- Written task:
In the records that follow, find each line with "پروفایل" and pull it out.

_ _ _ _ _

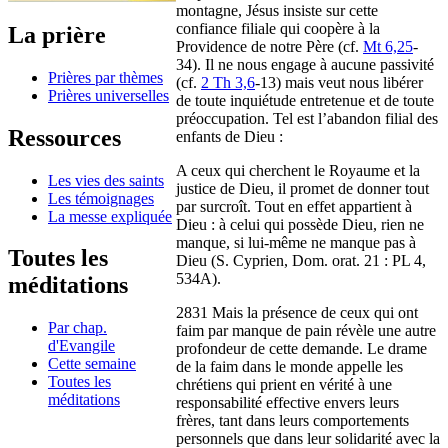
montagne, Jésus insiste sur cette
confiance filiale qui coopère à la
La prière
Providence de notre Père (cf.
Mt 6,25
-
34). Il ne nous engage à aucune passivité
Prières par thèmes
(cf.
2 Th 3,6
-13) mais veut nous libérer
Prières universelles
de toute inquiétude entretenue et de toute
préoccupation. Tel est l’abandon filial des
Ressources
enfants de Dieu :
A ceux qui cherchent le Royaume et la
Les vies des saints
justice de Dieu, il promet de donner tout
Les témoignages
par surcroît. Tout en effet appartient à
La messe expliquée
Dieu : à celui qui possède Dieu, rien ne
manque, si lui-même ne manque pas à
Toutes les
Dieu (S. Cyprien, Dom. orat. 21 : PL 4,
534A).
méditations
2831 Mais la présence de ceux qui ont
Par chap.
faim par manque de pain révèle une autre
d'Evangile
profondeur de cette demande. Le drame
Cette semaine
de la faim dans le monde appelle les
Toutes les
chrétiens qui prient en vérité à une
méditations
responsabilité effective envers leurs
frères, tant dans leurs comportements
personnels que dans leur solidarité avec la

_ _ _ _ _

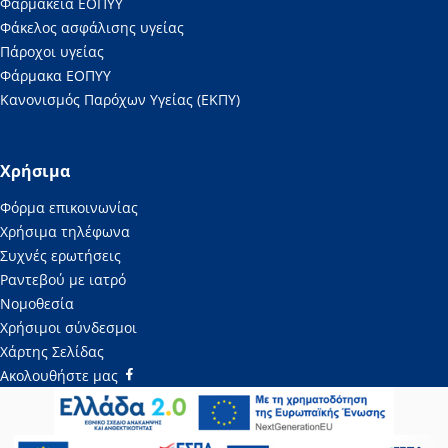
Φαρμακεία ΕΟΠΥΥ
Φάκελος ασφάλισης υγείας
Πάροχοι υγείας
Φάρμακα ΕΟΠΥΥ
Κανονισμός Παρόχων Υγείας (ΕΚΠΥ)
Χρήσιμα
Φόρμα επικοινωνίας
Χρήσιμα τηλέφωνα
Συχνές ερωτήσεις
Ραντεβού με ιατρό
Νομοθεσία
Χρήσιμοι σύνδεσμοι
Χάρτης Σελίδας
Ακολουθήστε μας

_ _ _ _ _

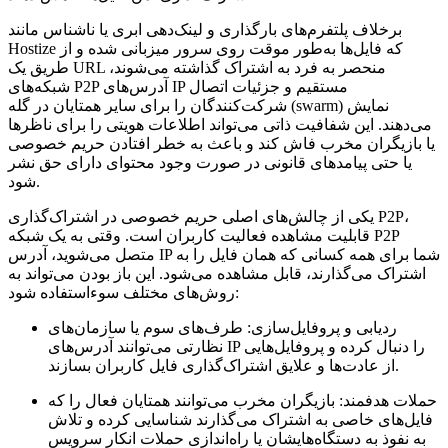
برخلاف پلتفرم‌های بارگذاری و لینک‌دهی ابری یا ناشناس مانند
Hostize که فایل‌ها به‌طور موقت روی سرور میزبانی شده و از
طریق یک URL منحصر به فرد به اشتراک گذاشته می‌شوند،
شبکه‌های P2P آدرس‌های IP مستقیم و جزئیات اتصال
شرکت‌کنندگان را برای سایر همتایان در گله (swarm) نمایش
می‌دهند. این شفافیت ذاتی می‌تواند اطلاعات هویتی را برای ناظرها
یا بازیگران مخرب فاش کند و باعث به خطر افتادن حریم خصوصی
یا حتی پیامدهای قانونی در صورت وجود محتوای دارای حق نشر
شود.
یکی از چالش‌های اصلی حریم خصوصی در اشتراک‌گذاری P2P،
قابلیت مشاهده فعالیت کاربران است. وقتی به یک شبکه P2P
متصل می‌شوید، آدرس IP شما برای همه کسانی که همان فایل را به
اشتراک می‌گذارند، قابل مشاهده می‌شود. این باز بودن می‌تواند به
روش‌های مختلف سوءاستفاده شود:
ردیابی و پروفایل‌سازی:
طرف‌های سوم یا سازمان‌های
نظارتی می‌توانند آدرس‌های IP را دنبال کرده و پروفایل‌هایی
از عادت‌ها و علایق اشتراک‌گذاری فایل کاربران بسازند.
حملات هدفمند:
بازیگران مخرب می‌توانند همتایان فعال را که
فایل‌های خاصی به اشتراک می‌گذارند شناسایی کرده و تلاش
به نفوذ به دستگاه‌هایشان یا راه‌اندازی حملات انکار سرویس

_ _ _ _ _

- The answer:
ردیابی و پروفایل‌سازی:
نظارتی می‌توانند آدرس‌های IP را دنبال کرده و پروفایل‌هایی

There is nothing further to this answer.